Hayat hep öyle yolunda gitmez, bilinir bilmeyen yoktur. Rüzgar yağmur fırtına sandalye uçtu kel açıldı nefes alamaz halde deniz fırsatını bulmuş ele geçirmiş sahili girişmiş seni de gözüne kestirmiş bütün yazın hıncını çıkarırcasına kayalar dur yapma elini bulama öne geçmelerinde.
Ankara’da aşık olmak zor.
Bir itiraz yok yahu kolaydı neredeyse bütün yaşanmış bildiğim bütün yaşanmışlıklar varsa yoksa hepsi Ankara. Şarkı güzel . Ardından bir de Müslüm Yalnızlar Rıhtımı.
İnsanı yarı yoldan çeviriyor rüzgar bu kadar yeter gerisi sonra arkası yarın.
Sokağa çıkmayı seviyor durumdayız; sokakta yaşamayı öyle bir kültür de var uzaktan laf atılacak cevap yine başka bir uzaktan.
Eli tutulmadı mı? Uşüyor bir üşüme geliyor tir tir titriyor çocukluktan kalma gençlikten.Üzülme bu akşamda hava geç kararmayacak gece yine de uzadıkça uzayacak lastik gibi daha da ötesi. Bana bir şey ver alıp gideyim sıkıştırmasında onca hikayeyi kaptın aldın gittin yol boyu rüzgar hiç birini geri getirmedin ismi neydi unuttum selam söyle.
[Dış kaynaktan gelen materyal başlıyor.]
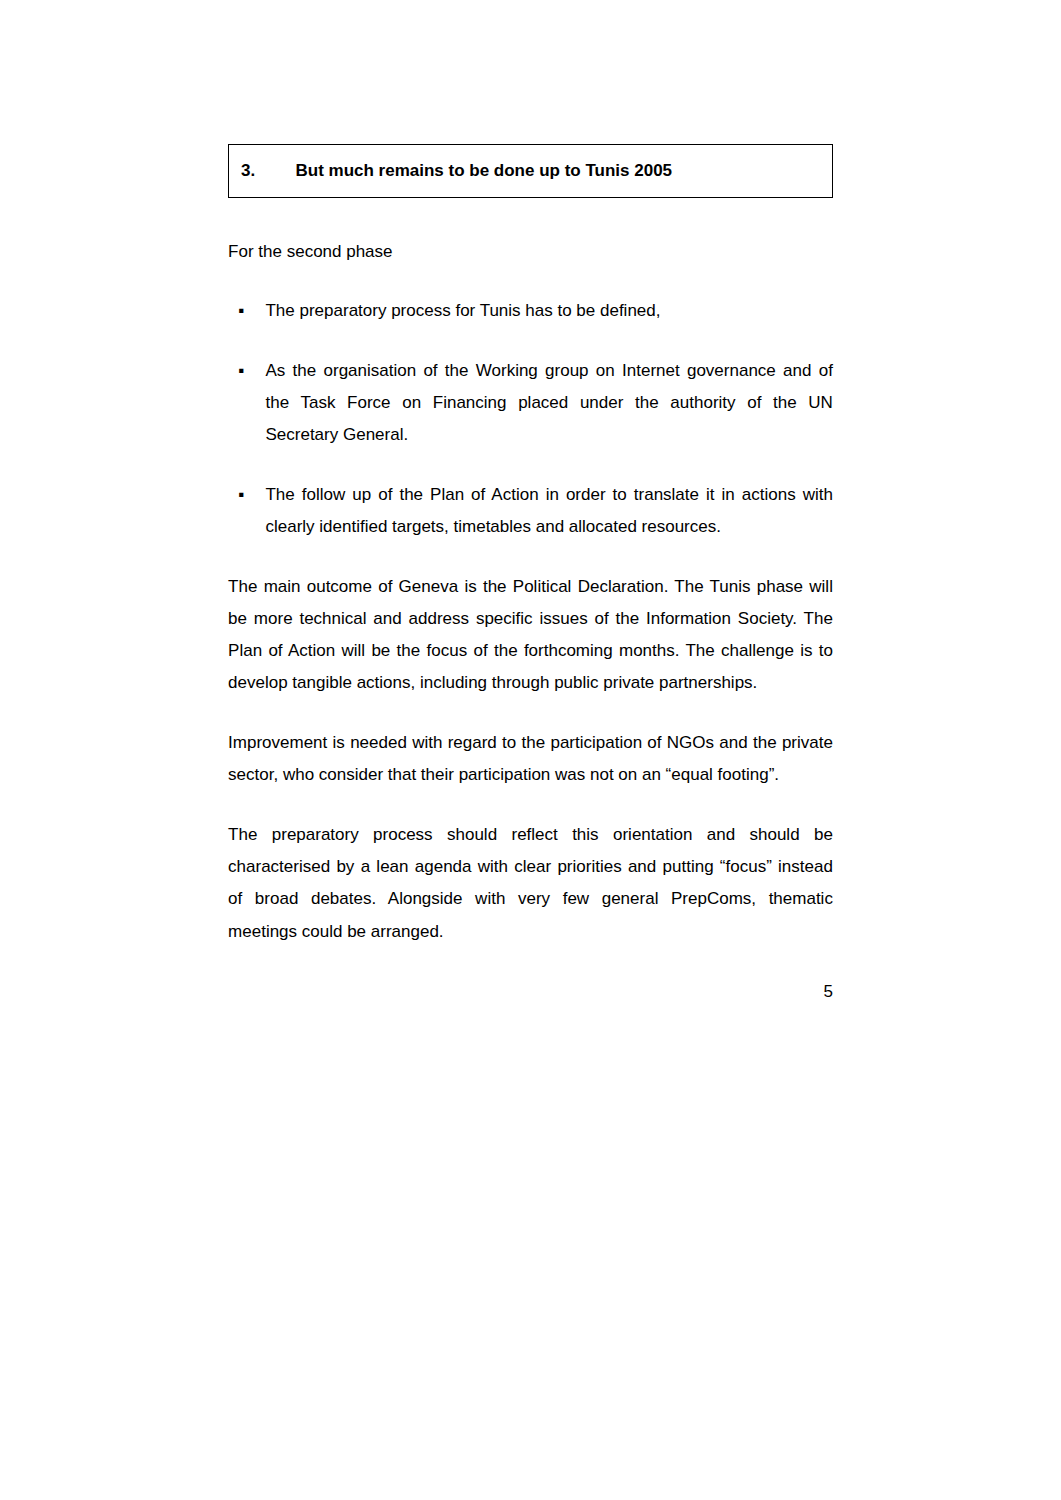3. But much remains to be done up to Tunis 2005
For the second phase
The preparatory process for Tunis has to be defined,
As the organisation of the Working group on Internet governance and of the Task Force on Financing placed under the authority of the UN Secretary General.
The follow up of the Plan of Action in order to translate it in actions with clearly identified targets, timetables and allocated resources.
The main outcome of Geneva is the Political Declaration. The Tunis phase will be more technical and address specific issues of the Information Society. The Plan of Action will be the focus of the forthcoming months. The challenge is to develop tangible actions, including through public private partnerships.
Improvement is needed with regard to the participation of NGOs and the private sector, who consider that their participation was not on an “equal footing”.
The preparatory process should reflect this orientation and should be characterised by a lean agenda with clear priorities and putting “focus” instead of broad debates. Alongside with very few general PrepComs, thematic meetings could be arranged.
5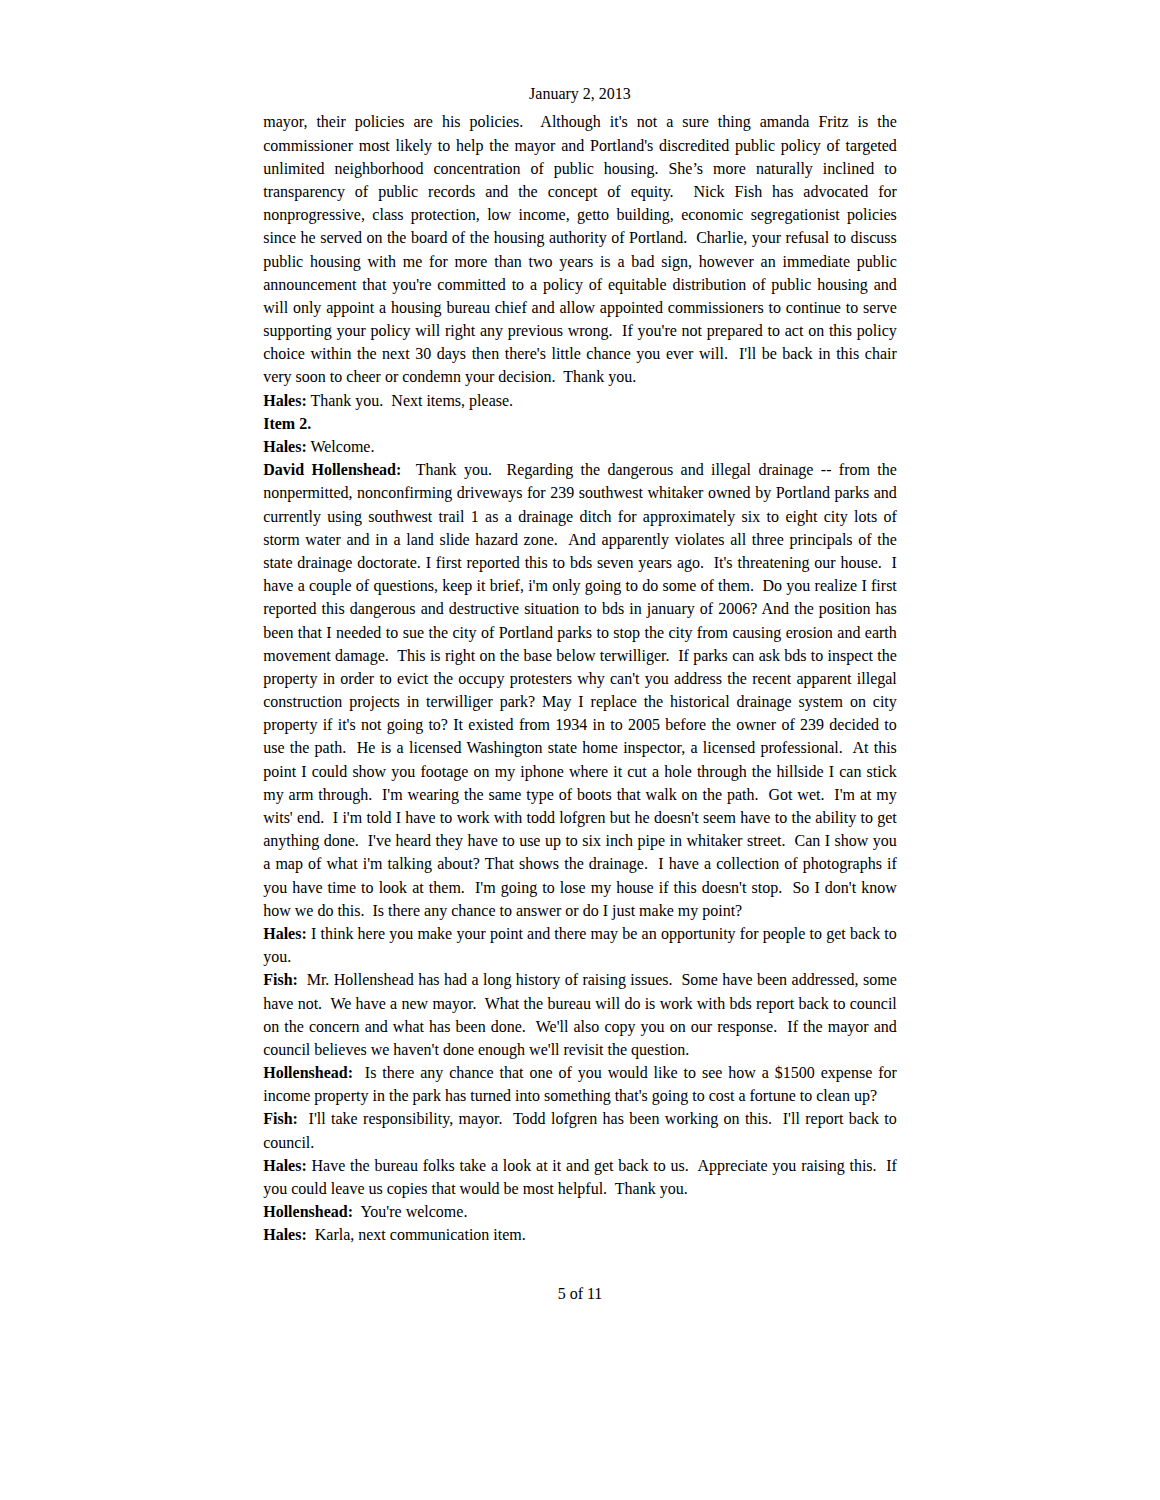January 2, 2013
mayor, their policies are his policies. Although it's not a sure thing amanda Fritz is the commissioner most likely to help the mayor and Portland's discredited public policy of targeted unlimited neighborhood concentration of public housing. She’s more naturally inclined to transparency of public records and the concept of equity. Nick Fish has advocated for nonprogressive, class protection, low income, getto building, economic segregationist policies since he served on the board of the housing authority of Portland. Charlie, your refusal to discuss public housing with me for more than two years is a bad sign, however an immediate public announcement that you're committed to a policy of equitable distribution of public housing and will only appoint a housing bureau chief and allow appointed commissioners to continue to serve supporting your policy will right any previous wrong. If you're not prepared to act on this policy choice within the next 30 days then there's little chance you ever will. I'll be back in this chair very soon to cheer or condemn your decision. Thank you.
Hales: Thank you. Next items, please.
Item 2.
Hales: Welcome.
David Hollenshead: Thank you. Regarding the dangerous and illegal drainage -- from the nonpermitted, nonconfirming driveways for 239 southwest whitaker owned by Portland parks and currently using southwest trail 1 as a drainage ditch for approximately six to eight city lots of storm water and in a land slide hazard zone. And apparently violates all three principals of the state drainage doctorate. I first reported this to bds seven years ago. It's threatening our house. I have a couple of questions, keep it brief, i'm only going to do some of them. Do you realize I first reported this dangerous and destructive situation to bds in january of 2006? And the position has been that I needed to sue the city of Portland parks to stop the city from causing erosion and earth movement damage. This is right on the base below terwilliger. If parks can ask bds to inspect the property in order to evict the occupy protesters why can't you address the recent apparent illegal construction projects in terwilliger park? May I replace the historical drainage system on city property if it's not going to? It existed from 1934 in to 2005 before the owner of 239 decided to use the path. He is a licensed Washington state home inspector, a licensed professional. At this point I could show you footage on my iphone where it cut a hole through the hillside I can stick my arm through. I'm wearing the same type of boots that walk on the path. Got wet. I'm at my wits' end. I i'm told I have to work with todd lofgren but he doesn't seem have to the ability to get anything done. I've heard they have to use up to six inch pipe in whitaker street. Can I show you a map of what i'm talking about? That shows the drainage. I have a collection of photographs if you have time to look at them. I'm going to lose my house if this doesn't stop. So I don't know how we do this. Is there any chance to answer or do I just make my point?
Hales: I think here you make your point and there may be an opportunity for people to get back to you.
Fish: Mr. Hollenshead has had a long history of raising issues. Some have been addressed, some have not. We have a new mayor. What the bureau will do is work with bds report back to council on the concern and what has been done. We'll also copy you on our response. If the mayor and council believes we haven't done enough we'll revisit the question.
Hollenshead: Is there any chance that one of you would like to see how a $1500 expense for income property in the park has turned into something that's going to cost a fortune to clean up?
Fish: I'll take responsibility, mayor. Todd lofgren has been working on this. I'll report back to council.
Hales: Have the bureau folks take a look at it and get back to us. Appreciate you raising this. If you could leave us copies that would be most helpful. Thank you.
Hollenshead: You're welcome.
Hales: Karla, next communication item.
5 of 11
Kırkayakların ayakları tedavi edilecek romatizma karabataklar da tüy boyaması istiyor senenin modası sarı. Bana ne ben kuaför müyüm serzenişi .
Yalnızlar rıhtımı Müslüm’den Sıcacık kahve özlenmiş elinde el tutulmasa üşüyor denize bak gözüme var mı öyle hadi bakalım hırçınlığa mızmızlığa tepinmeye yere yatmalar gidiyoruz a gelivermeler şimdiden eskiden olsa gençlik.